Christopher Booker's Notebook
Daily Telegraph (31/08/2003)
The EU's hidden hand on our telephones
In all the acres of coverage of the great
"118 directory inquiries fiasco" one rather significant
point was missing. This was an explanation of just why in the
first place we had to abolish the old "192" system in
favour of a mad multiplicity of call centres providing numbers,
often with laughable inefficiency, at up to £2 a time. The
answer is that the new system resulted from a European Union directive
- yet another example of "hidden Europe", whereby our
government does something only because it has been ordered to
do so by the EU, but then goes out of its way to conceal the fact.
The abolition of the "192" inquiries
service was made mandatory by directive 2002/49 - article 5 of
which, headed "directory services", laid down that steps
should be taken to ensure that all exclusive rights to provide
telephone directories or inquiry services were abolished. This
is part of the same "deregulation" policy under which
all EU countries were told to adopt the same "112" number
for emergencies. In the first year after its introduction to Britain
in 1994, this led to 500,000 calls of which only 500 proved genuine.
Most were either "silent calls" or resulted from misdialling,
yet the police had to waste untold hours answering each one. Fortunately,
in defiance of the law, Britain also retained her old "999"
system, so the nuisance has since abated.
Last week I reported how a similar policy
for postal services has resulted in private firms being allowed
to cream off postal business on terms which will lose Royal Mail
£650 million a year. Again there was no mention of the fact
that this stemmed from an EC directive. There are scores of similar
instances of "hidden Europe". Consider, for example,
that ministers will never admit that their control of policy on
GM crops was surrendered to Brussels in 1990. Similarly, they
conceal Britain's outlay of billions of pounds in order to comply
with absurd EC standards on water quality - money which could
much more usefully be spent on replacing crumbling 19th-century
infrastructure.
One of the most glaring examples of "hidden
Europe" was the separation of the ownership of rail track
from the companies operating the trains, which is widely blamed
for the chaos besetting our railway system.

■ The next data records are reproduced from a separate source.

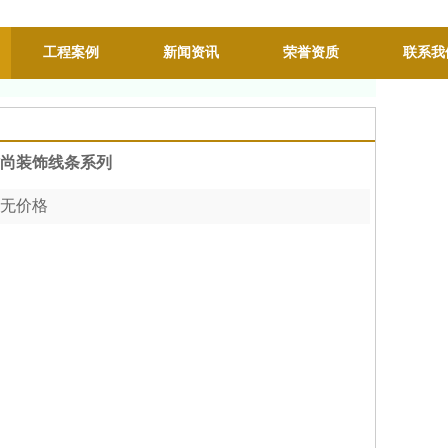
工程案例
新闻资讯
荣誉资质
联系我
尚装饰线条系列
无价格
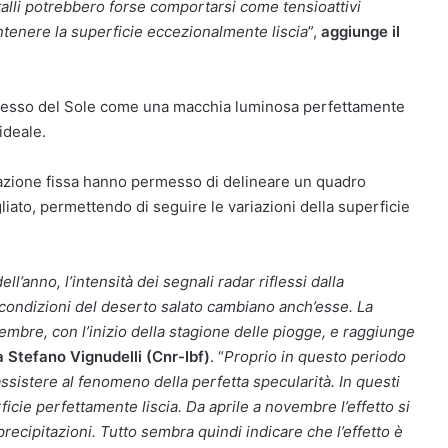
stalli potrebbero forse comportarsi come tensioattivi
ntenere la superficie eccezionalmente liscia
”,
aggiunge il
riflesso del Sole come una macchia luminosa perfettamente
ideale.
tazione fissa hanno permesso di delineare un quadro
ato, permettendo di seguire le variazioni della superficie
ell’anno, l’intensità dei segnali radar riflessi dalla
condizioni del deserto salato cambiano anch’esse. La
cembre, con l’inizio della stagione delle piogge, e raggiunge
a Stefano Vignudelli (Cnr-Ibf)
. “
Proprio in questo periodo
 assistere al fenomeno della perfetta specularità. In questi
ficie perfettamente liscia. Da aprile a novembre l’effetto si
 precipitazioni. Tutto sembra quindi indicare che l’effetto è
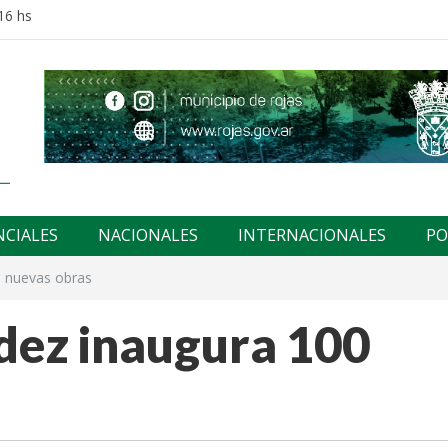
16 hs
NCIALES
NACIONALES
INTERNACIONALES
PO
0 nuevas obras
dez inaugura 100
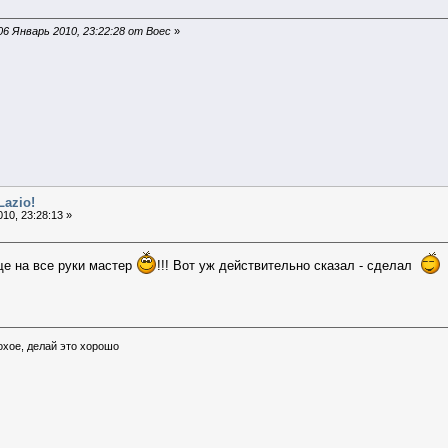
6 Январь 2010, 23:22:28 от Boec
»
Lazio!
10, 23:28:13 »
ще на все руки мастер
!!! Вот уж действительно сказал - сделал
охое, делай это хорошо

It was even vigorously
denied that this decision had any connection with the EU, despite
the fact that the regulation enacting it was put through under
the European Communities Act, to comply with EC directive 91/440.
Oddest of all, however, is the fact that
the ministers who go out of their way to conceal all this are
supposed to be enthusiasts for the "benefits" Britain
derives from the EU. If they are so keen on this new form of government,
should they not proclaim how much of our legislation comes from
the system they admire, rather than try to hide it?